## Using the information
(a) Answer these questions about the statement below:
(i) Out of how many technicians did the committee ask for one to appear?
(ii) To whom was the telegram sent?
(iii) For how long has the Labor Department been aware of the committee's position?
(b) Transcribe the stretch of the statement below from "Now, think of" through "our growth potential.".

## Exercise passage
Now, think of it. We asked for one, as I understand it, out of seven technicians, one to come before this committee which has the responsibility, as a bipartisan committee of the House and Senate, the responsibility with respect to recommending economic policy to Members of the Congress. And it appears that not one of these technicians is going to appear.

By way of background concerning this meeting, I would like to read the telegram I sent to Secretary Hodgson yesterday. This is

what I said:

In view of continued high unemployment, it is imperative that the administration adopt a policy of strong wage-price guidelines so that we may immediately pursue more stimulative fiscal-monetary policies to get unemployment down and get the economy moving ahead to rapid attainment of our growth potential.

One crucial factor in congressional and general public understanding of the economy is a full knowledge of what is happening to employment and unemployment. I believe it essential that the Labor Department technicians be made available to the Joint Economic Committee at its hearing tomorrow on the unemployment-employment situation.

This is what I wired Mr. Hodgson yesterday:

The Labor Department has been aware of the committee's position on this for the past 2 months. And it has also been informed that we believe the Congress should have access to the technicians' briefing just as soon as the information is available to the press.

For the past 2 weeks discussions have proceeded between our staff and that of the Labor Department, but

This is what I wired Mr. Hodgson

apparently you are not willing to cooperate.

## Source data

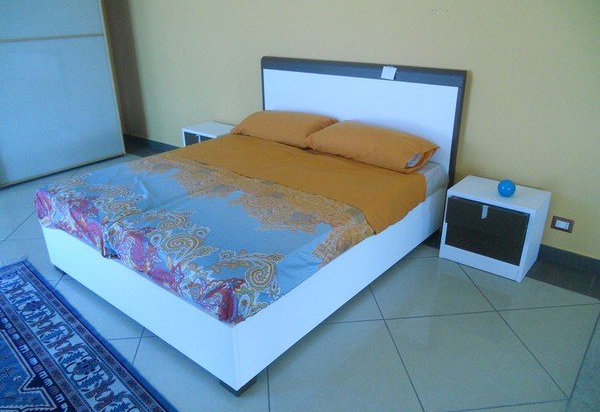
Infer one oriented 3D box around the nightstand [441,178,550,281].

## Results in order
(a)
(i) Seven
(ii) Secretary Hodgson
(iii) The past 2 months

(b)
Now, think of it. We asked for one, as I understand it, out of seven technicians, one to come before this committee which has the responsibility, as a bipartisan committee of the House and Senate, the responsibility with respect to recommending economic policy to Members of the Congress. And it appears that not one of these technicians is going to appear.

By way of background concerning this meeting, I would like to read the telegram I sent to Secretary Hodgson yesterday. This is

what I said:

In view of continued high unemployment, it is imperative that the administration adopt a policy of strong wage-price guidelines so that we may immediately pursue more stimulative fiscal-monetary policies to get unemployment down and get the economy moving ahead to rapid attainment of our growth potential.